→ **TASK DIRECTIONS**: Each record should be reproduced exactly.

(Items from a dataset)
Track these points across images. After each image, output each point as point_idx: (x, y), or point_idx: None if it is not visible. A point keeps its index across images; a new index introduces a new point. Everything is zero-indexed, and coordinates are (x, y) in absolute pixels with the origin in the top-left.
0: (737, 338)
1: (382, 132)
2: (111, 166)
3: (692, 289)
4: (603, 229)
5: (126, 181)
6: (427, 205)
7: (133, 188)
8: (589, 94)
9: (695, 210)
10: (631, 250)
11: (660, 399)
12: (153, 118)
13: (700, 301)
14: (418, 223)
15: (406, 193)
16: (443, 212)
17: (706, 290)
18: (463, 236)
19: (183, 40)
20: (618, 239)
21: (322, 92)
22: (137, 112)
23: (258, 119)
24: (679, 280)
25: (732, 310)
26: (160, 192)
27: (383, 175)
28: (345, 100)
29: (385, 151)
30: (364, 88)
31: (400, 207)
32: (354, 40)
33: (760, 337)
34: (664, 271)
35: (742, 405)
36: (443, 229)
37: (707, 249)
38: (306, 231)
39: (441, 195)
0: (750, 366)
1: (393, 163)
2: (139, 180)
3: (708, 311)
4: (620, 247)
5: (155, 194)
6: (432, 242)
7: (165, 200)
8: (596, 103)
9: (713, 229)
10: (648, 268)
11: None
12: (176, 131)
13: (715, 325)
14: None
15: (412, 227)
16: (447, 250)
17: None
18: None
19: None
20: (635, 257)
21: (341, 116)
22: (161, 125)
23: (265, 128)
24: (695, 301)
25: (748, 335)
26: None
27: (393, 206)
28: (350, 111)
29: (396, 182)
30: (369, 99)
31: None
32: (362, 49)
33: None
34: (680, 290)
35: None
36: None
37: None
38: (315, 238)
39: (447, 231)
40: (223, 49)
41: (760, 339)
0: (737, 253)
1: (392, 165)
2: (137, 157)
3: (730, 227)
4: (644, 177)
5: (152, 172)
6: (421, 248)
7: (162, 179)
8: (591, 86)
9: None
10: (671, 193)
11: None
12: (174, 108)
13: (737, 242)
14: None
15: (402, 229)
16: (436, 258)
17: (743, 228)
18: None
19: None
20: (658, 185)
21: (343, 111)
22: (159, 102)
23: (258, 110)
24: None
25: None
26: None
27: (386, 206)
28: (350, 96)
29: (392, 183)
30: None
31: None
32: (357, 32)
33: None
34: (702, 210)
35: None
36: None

→ **YOUR RESPONSE**:
Track these points across images. After each image, output each point as point_idx: (x, y), or point_idx: None if it is not visible. A point keeps its index across images; a new index introduces a new point. Everything is zero-indexed, and coordinates are (x, y) in absolute pixels with the origin in the top-left.
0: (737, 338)
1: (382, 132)
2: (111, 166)
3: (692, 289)
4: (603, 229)
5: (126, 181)
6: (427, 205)
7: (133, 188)
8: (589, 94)
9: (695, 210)
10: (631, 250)
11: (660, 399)
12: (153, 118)
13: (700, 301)
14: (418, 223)
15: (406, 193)
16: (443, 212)
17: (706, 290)
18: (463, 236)
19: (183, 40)
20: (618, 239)
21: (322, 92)
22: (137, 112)
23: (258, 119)
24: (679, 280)
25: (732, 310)
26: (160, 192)
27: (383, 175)
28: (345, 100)
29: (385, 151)
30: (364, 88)
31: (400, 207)
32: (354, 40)
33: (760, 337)
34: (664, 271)
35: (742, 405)
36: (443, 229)
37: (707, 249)
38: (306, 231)
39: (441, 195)
0: (750, 366)
1: (393, 163)
2: (139, 180)
3: (708, 311)
4: (620, 247)
5: (155, 194)
6: (432, 242)
7: (165, 200)
8: (596, 103)
9: (713, 229)
10: (648, 268)
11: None
12: (176, 131)
13: (715, 325)
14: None
15: (412, 227)
16: (447, 250)
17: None
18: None
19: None
20: (635, 257)
21: (341, 116)
22: (161, 125)
23: (265, 128)
24: (695, 301)
25: (748, 335)
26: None
27: (393, 206)
28: (350, 111)
29: (396, 182)
30: (369, 99)
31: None
32: (362, 49)
33: None
34: (680, 290)
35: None
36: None
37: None
38: (315, 238)
39: (447, 231)
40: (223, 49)
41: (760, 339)
0: (737, 253)
1: (392, 165)
2: (137, 157)
3: (730, 227)
4: (644, 177)
5: (152, 172)
6: (421, 248)
7: (162, 179)
8: (591, 86)
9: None
10: (671, 193)
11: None
12: (174, 108)
13: (737, 242)
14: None
15: (402, 229)
16: (436, 258)
17: (743, 228)
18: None
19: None
20: (658, 185)
21: (343, 111)
22: (159, 102)
23: (258, 110)
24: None
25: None
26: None
27: (386, 206)
28: (350, 96)
29: (392, 183)
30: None
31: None
32: (357, 32)
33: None
34: (702, 210)
35: None
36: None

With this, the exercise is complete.